Quitese su Sombrero



In 1967 I transferred from Calexico to Indio and met a whole new set of 
characters. Ralph Shaw was an IPI who had somehow worked himself into a 
straight midnight shift where he did nothing but check freight trains 
coming west from boarding points in Yuma and El Paso and bound for Los 
Angeles. Aside from the one time he found himself working with Wenton 
Tennant (Mr. 5 X 5 recuerdo) Ralph's pairings with rotating partners 
assured those partners of a lively shift in the Indio train yards.

Ralph was an aggressive, talented, PI who made an art of checking 
trains. Unfortunately , the PIs who tried to follow the agile and very 
athletic Shaw usually ended up getting hurt trying to do the same things 
Ralph did every night. To his credit Ralph encouraged all his partners 
to work safely and not to follow his lead. I particularly remember 
Ralph boarding a slow moving freight as it came into the yard and 
started through the switches. The trains had speed limits in the yard 
but they got to rocking in the switches. Ralph would walk the tops of 
the box cars and lean over the sides to look in the cars. If he saw some 
human form he would swing over the side and into the car. The rest of us 
mortals worked those freights from track level clamoring up into the 
cars when we had to. Sometimes we found hobos and sometimes wets. 
Ralph's system was faster but, then again, we had nothing but time.

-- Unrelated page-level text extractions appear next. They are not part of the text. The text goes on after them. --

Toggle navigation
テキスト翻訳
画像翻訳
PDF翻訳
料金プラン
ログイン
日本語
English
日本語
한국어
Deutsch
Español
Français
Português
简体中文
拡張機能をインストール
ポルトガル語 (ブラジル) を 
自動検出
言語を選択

The Indio yards probably received 6 or 7 west bound freight trains a 
night and Ralph also had a plan for down time between trains if there 
was nothing else going on. His money making schemes on midnights 
included stuff like bagging up spilled cattle feed from box cars (he 
would fill up a burlap bag every night which he gave to a brother up in 
San Berdoo who had a few head) and catching rattlesnakes (and anything 
else) which he sold. I didn't object to his sweeping up the feed but I 
drew the line on his burlap bag of snakes in the scout. Ralph was a 
hustler and the straight midnights facilitated a couple of day time side 
jobs. He loaded furniture for Mayflower Moving in the mornings and 
plowed fields for the rancher from whom he rented a house. (That 
probably paid the rent) We always wondered how he got away with all this 
but like I say he caught a lot of wets.

After I left Indio, Ralph transferred to DEA and I later learned that he 
died in a DEA plane crash in Mexico. R.I.P. Ralph, he was one of a kind.

One more story. Ralph was about 35 at the time and completely bald (not 
a common occurance at the time and NOT by choice) and he was kind of 
touchy about it. One morning we had a station full of wets we were 
processing and somebody loudly asked Ralph if he had any relatives in 
Mexico. Ralph said "No, why?" The PI said that "this wet might be 
related to you" and told the wet to stand up and take off his hat. The 
wet was completely bald (again, maybe the only bald one I remember 
seeing) and even the wet laughed while the rest of us roared. Ralph got 
really ticked and stomped out of the office.